JOB:
Copy, exactly as written, the lines that begin at the one containing "une Bible imprimée, rendez-vous" and end at the one containing "klä om möbler för att ge dem ett nytt". Skip any pictures in the data below.

Stored data entries:

+ + + +

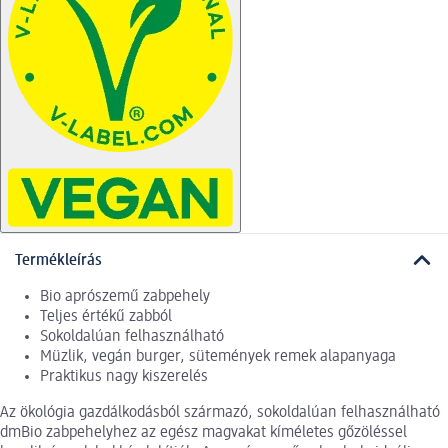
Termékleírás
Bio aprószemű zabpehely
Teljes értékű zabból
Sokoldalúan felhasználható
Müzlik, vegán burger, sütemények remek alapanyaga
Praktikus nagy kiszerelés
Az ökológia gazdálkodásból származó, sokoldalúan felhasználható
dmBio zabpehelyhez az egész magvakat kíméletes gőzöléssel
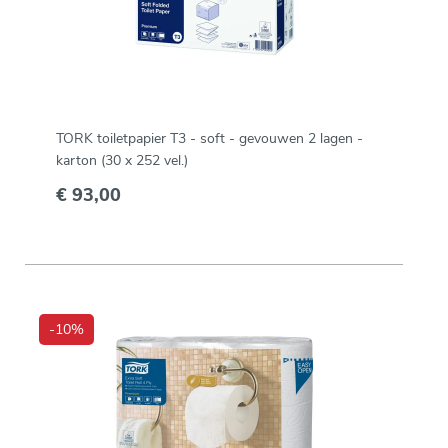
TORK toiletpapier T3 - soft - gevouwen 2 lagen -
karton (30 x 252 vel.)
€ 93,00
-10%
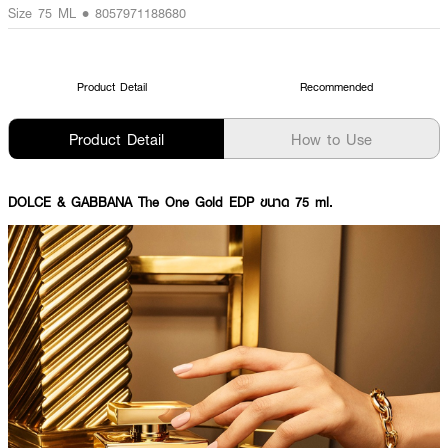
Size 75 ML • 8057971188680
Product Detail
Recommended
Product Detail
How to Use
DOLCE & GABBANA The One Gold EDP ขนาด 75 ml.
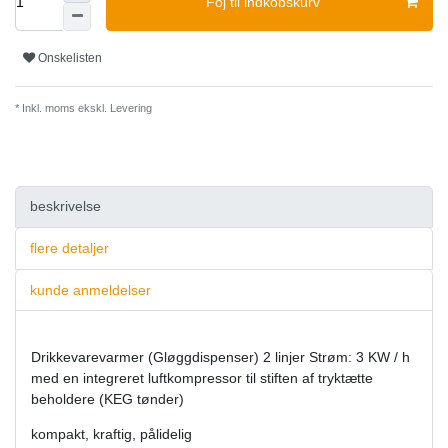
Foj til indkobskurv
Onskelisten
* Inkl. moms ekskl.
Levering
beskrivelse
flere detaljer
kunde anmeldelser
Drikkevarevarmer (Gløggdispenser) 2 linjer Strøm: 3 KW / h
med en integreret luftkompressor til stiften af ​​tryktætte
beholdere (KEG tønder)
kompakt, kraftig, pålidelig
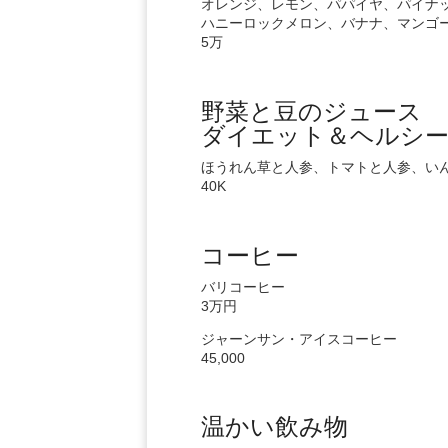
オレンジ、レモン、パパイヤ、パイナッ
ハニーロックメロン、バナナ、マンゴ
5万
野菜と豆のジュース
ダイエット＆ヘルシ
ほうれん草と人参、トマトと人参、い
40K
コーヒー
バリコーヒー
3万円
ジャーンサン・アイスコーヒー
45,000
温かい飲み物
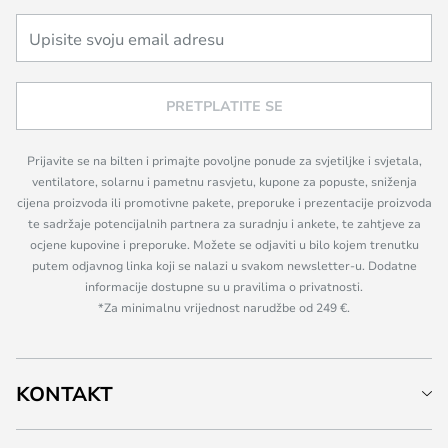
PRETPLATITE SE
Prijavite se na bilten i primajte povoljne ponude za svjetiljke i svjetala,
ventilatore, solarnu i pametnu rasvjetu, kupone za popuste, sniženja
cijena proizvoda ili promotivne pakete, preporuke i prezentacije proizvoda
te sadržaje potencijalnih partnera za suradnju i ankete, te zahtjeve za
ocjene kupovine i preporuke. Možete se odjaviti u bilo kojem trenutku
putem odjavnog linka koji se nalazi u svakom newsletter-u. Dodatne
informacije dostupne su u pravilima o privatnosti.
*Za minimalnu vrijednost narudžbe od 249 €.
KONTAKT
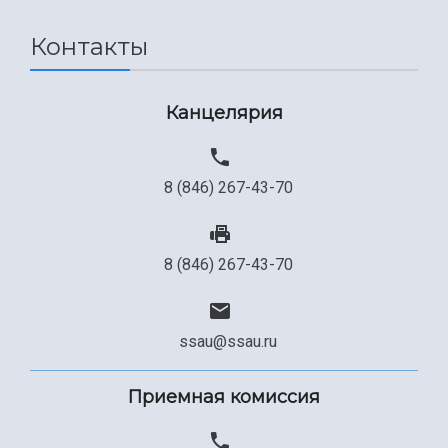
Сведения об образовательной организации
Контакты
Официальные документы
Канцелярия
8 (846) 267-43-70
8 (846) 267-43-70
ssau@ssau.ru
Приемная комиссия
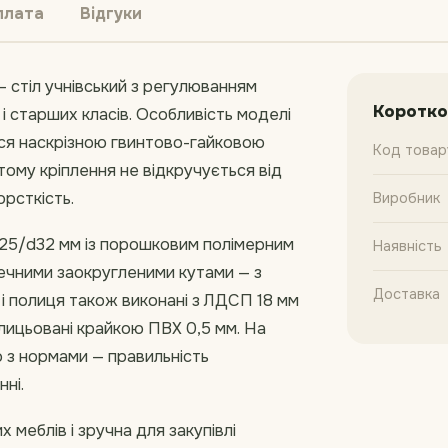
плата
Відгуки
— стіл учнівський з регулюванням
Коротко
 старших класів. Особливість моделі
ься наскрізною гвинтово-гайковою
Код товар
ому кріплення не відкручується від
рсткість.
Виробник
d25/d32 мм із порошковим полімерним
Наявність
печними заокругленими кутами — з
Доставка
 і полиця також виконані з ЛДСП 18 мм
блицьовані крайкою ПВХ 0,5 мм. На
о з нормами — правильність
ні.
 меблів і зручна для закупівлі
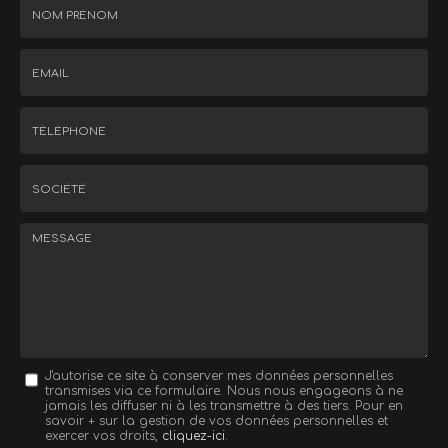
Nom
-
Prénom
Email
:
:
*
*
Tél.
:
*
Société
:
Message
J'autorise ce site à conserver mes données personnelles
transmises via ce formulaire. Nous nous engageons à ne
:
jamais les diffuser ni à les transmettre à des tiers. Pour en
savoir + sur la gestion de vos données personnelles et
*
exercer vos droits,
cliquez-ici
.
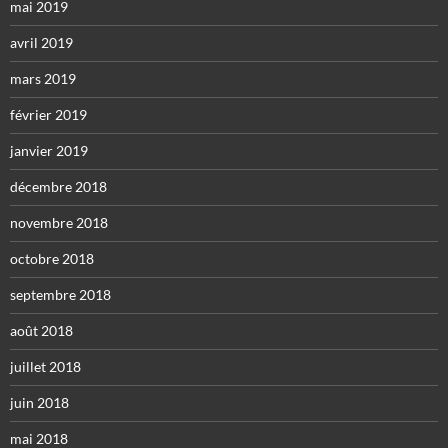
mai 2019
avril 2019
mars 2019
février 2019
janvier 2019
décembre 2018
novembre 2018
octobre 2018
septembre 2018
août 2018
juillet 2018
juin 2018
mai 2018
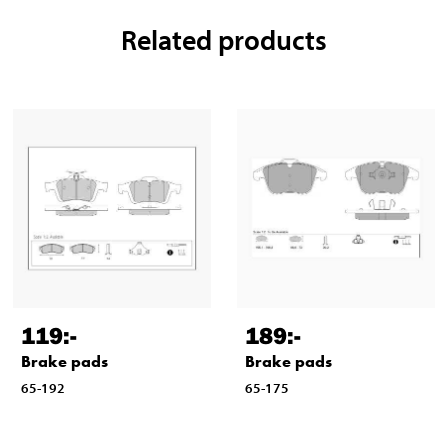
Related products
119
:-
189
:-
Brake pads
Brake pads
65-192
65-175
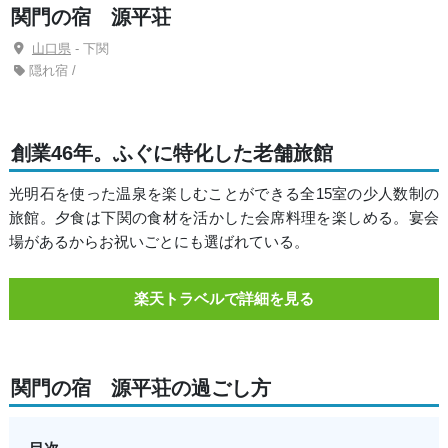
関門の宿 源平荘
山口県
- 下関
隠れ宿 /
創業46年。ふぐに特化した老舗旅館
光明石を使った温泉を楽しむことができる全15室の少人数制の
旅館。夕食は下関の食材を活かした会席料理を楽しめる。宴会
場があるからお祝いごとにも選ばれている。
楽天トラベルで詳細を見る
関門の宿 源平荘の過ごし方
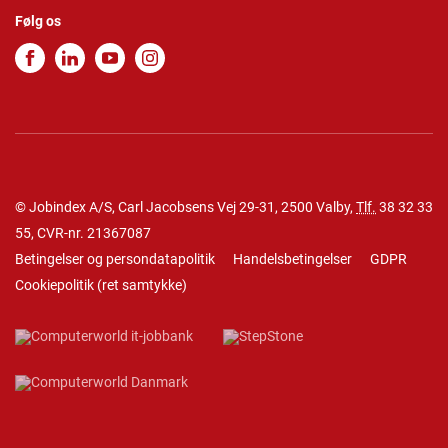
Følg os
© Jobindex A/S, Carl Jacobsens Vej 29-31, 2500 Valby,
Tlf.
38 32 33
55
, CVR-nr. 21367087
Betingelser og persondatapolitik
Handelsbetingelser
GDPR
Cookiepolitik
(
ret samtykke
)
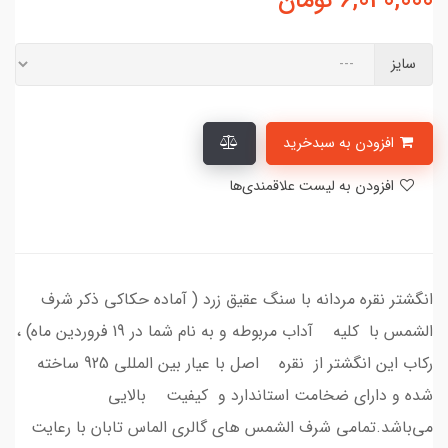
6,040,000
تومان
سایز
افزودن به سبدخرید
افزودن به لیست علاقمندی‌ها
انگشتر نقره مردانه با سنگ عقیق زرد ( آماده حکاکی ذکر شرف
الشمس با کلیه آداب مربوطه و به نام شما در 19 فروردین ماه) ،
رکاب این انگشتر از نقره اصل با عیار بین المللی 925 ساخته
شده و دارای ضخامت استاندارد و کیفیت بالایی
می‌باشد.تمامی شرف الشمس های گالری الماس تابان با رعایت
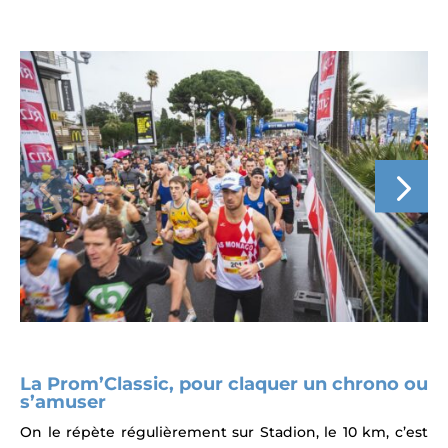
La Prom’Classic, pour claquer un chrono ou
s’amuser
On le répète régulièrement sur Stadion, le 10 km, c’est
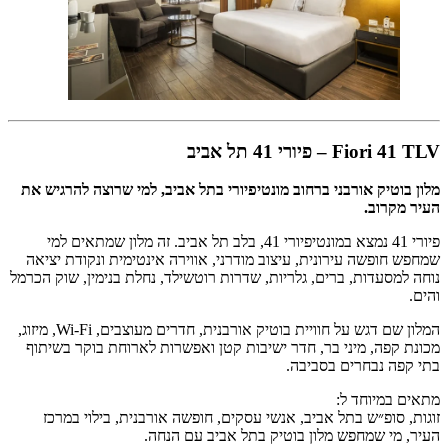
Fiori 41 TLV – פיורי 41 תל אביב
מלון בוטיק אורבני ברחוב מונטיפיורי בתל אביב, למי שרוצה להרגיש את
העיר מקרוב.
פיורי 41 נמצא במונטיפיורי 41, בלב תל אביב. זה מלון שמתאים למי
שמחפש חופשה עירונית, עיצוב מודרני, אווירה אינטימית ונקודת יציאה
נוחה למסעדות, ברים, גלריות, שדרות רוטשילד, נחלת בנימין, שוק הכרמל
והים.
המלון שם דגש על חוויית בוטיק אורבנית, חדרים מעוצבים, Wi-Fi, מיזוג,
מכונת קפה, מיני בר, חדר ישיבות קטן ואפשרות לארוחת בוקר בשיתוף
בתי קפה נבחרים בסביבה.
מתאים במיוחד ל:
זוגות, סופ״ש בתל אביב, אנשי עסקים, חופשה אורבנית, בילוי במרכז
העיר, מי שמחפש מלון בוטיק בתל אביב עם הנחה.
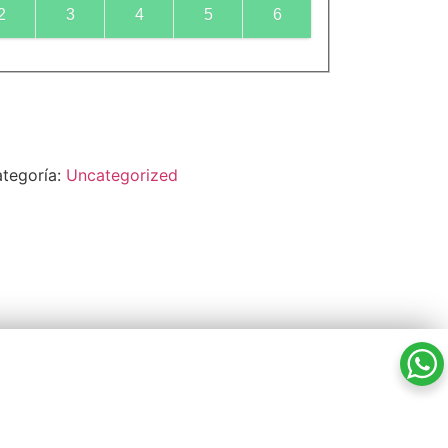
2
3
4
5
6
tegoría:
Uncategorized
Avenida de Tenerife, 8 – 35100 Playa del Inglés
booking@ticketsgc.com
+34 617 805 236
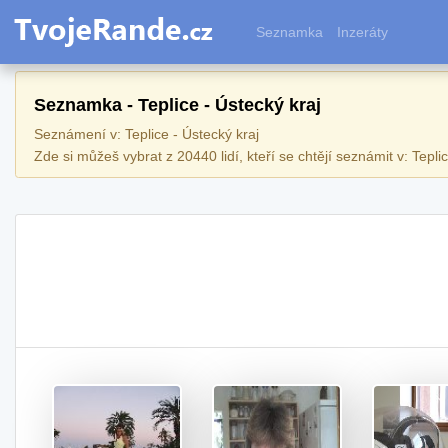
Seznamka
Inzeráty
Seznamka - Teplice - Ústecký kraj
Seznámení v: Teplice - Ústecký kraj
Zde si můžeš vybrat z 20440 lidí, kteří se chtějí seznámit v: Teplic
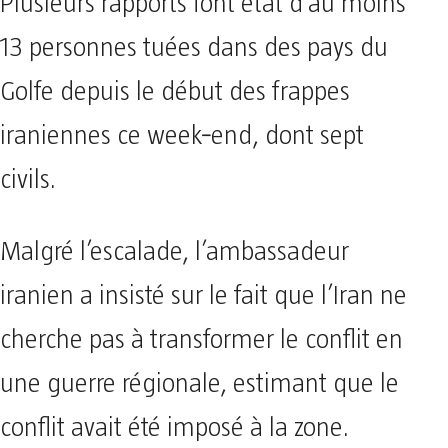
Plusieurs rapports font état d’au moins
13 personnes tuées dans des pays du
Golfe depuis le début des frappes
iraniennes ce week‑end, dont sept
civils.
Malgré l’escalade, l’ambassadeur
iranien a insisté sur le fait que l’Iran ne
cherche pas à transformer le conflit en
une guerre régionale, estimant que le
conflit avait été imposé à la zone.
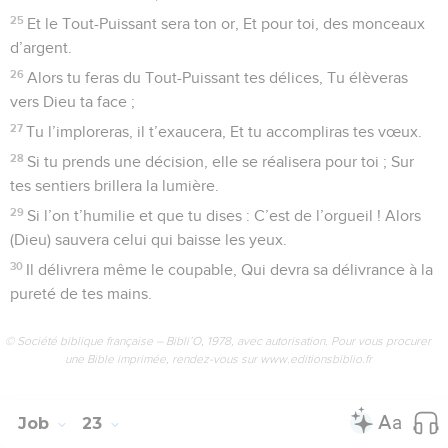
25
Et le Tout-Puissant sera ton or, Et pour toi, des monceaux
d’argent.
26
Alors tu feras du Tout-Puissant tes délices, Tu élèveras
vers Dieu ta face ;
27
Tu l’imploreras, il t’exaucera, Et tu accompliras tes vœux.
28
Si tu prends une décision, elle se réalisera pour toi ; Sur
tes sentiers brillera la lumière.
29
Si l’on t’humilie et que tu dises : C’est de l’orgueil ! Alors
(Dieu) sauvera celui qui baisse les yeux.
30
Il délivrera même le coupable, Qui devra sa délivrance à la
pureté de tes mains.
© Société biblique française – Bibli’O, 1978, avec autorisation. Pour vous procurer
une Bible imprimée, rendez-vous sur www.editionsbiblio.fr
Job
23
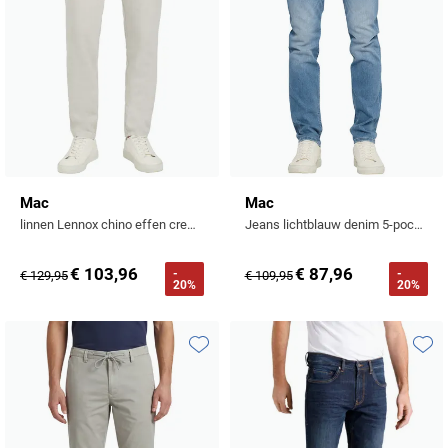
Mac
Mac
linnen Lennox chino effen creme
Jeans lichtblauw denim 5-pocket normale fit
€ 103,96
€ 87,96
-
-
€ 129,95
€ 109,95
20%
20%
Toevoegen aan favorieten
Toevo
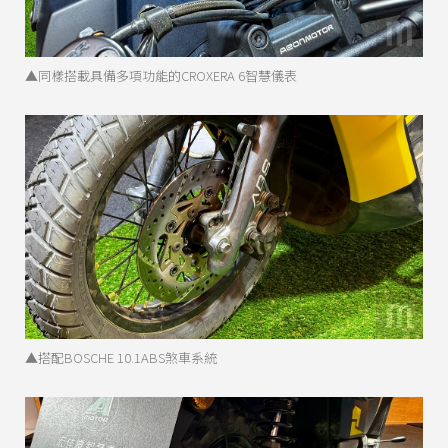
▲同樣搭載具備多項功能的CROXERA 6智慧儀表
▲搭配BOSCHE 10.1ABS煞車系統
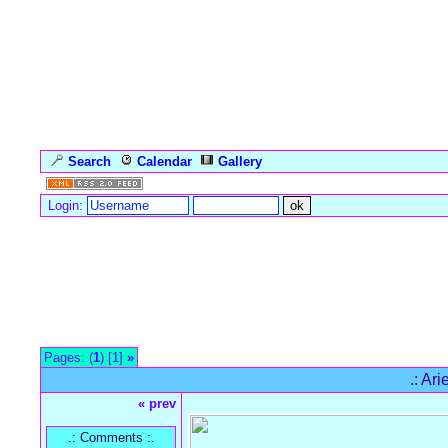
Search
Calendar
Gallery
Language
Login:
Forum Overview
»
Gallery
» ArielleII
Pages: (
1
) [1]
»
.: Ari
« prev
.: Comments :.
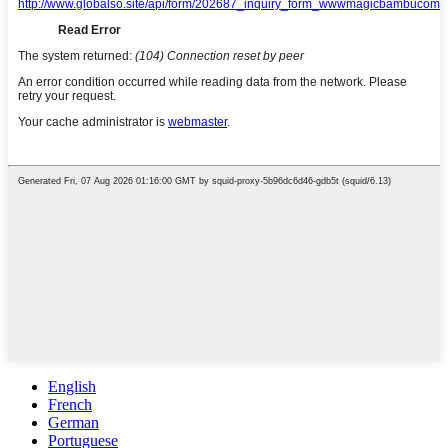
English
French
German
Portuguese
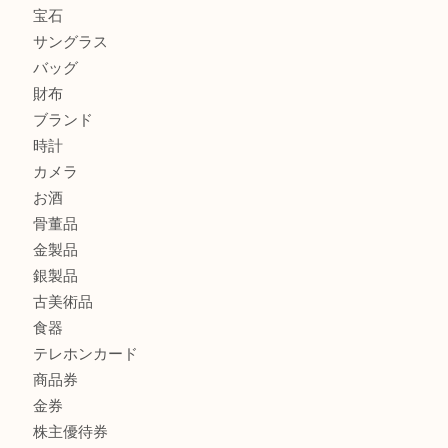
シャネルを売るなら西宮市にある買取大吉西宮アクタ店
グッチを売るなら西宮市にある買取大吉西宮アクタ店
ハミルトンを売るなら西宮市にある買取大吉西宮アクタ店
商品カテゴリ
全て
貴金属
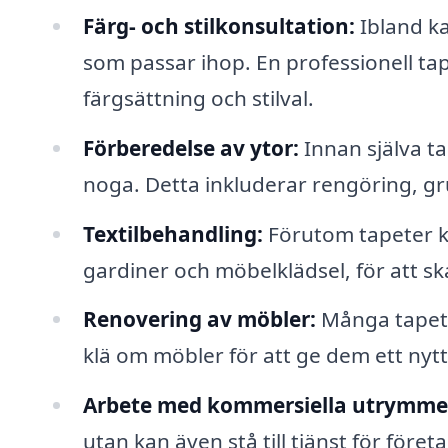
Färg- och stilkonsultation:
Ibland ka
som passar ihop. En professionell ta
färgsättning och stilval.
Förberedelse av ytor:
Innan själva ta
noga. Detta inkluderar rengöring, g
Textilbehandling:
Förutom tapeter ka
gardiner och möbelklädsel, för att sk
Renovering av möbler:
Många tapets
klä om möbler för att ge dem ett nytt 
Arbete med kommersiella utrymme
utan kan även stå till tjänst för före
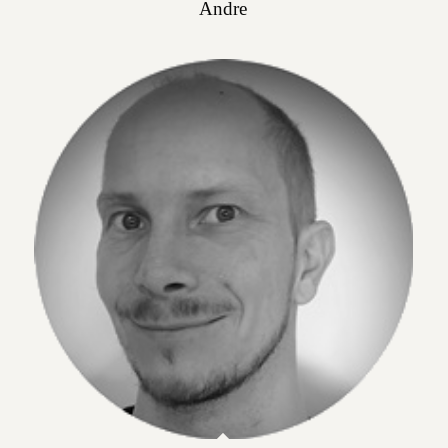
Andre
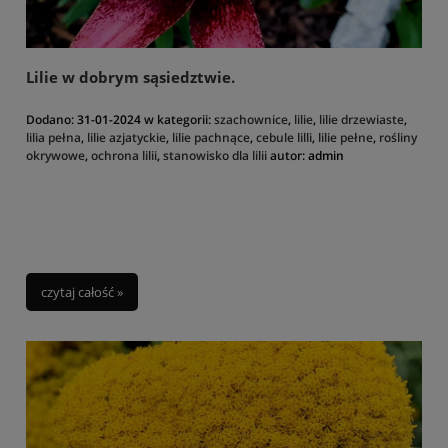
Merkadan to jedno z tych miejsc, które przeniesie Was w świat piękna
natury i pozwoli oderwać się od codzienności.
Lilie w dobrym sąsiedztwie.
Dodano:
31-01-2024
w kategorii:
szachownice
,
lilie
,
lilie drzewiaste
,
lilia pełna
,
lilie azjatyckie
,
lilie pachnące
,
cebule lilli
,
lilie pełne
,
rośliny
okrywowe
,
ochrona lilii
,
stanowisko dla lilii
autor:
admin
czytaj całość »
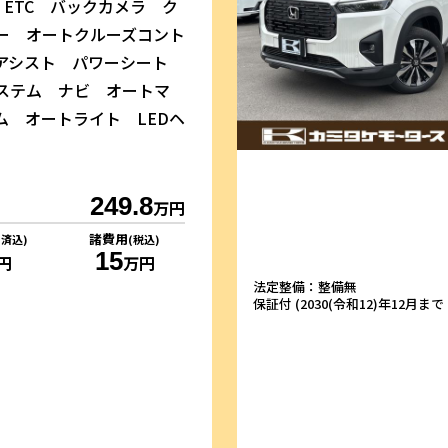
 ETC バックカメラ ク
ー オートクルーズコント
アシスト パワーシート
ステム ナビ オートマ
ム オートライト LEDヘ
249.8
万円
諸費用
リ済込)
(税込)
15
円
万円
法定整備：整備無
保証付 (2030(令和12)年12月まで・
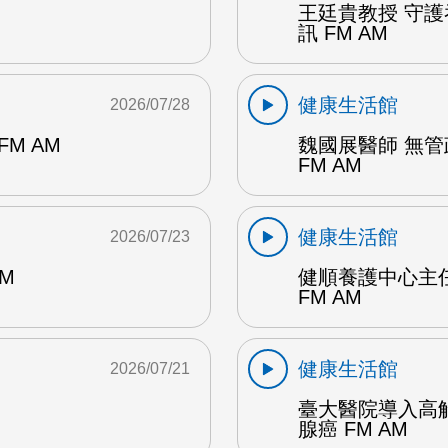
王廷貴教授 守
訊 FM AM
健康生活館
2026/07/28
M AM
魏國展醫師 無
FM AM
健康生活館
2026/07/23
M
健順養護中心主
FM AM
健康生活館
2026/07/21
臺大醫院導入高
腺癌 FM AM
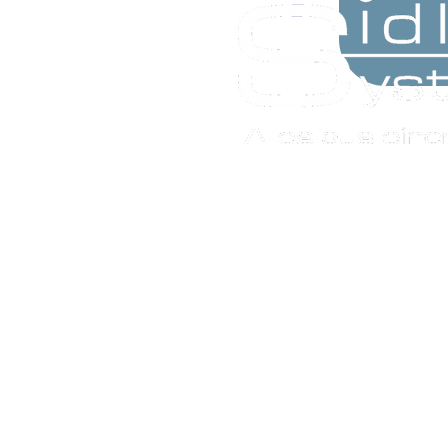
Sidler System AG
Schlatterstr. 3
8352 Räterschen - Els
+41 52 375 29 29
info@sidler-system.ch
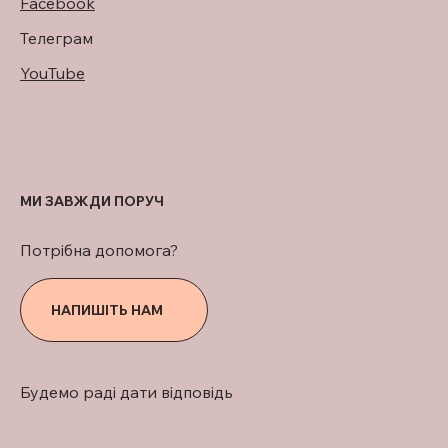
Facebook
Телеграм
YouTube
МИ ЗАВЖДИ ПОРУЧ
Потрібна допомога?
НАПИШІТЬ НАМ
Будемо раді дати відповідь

+ + + +

EXERCISE SOLUTION:
une Bible imprimée, rendez-vous sur www.editionsbiblio.fr
Job
23
Mac
Mac
linnen Lennox chino effen creme
Jeans lichtblauw denim 5-pocket normale fit
€ 103,96
€ 87,96
-
-
€ 129,95
€ 109,95
20%
20%
Toevoegen aan favorieten
Toevo
▲同樣搭載具備多項功能的CROXERA 6智慧儀表
▲搭配BOSCHE 10.1ABS煞車系統
Search
Calendar
Gallery
Language
Login:
Forum Overview
»
Gallery
» ArielleII
Pages: (
1
) [1]
»
.: Ari
« prev
.: Comments :.
English
French
German
Portuguese
シャネルを売るなら西宮市にある買取大吉西宮アクタ店
グッチを売るなら西宮市にある買取大吉西宮アクタ店
ハミルトンを売るなら西宮市にある買取大吉西宮アクタ店
商品カテゴリ
全て
貴金属
Färg- och stilkonsultation:
Ibland ka
som passar ihop. En professionell ta
färgsättning och stilval.
Förberedelse av ytor:
Innan själva ta
noga. Detta inkluderar rengöring, g
Textilbehandling:
Förutom tapeter ka
gardiner och möbelklädsel, för att sk
Renovering av möbler:
Många tapets
klä om möbler för att ge dem ett nytt 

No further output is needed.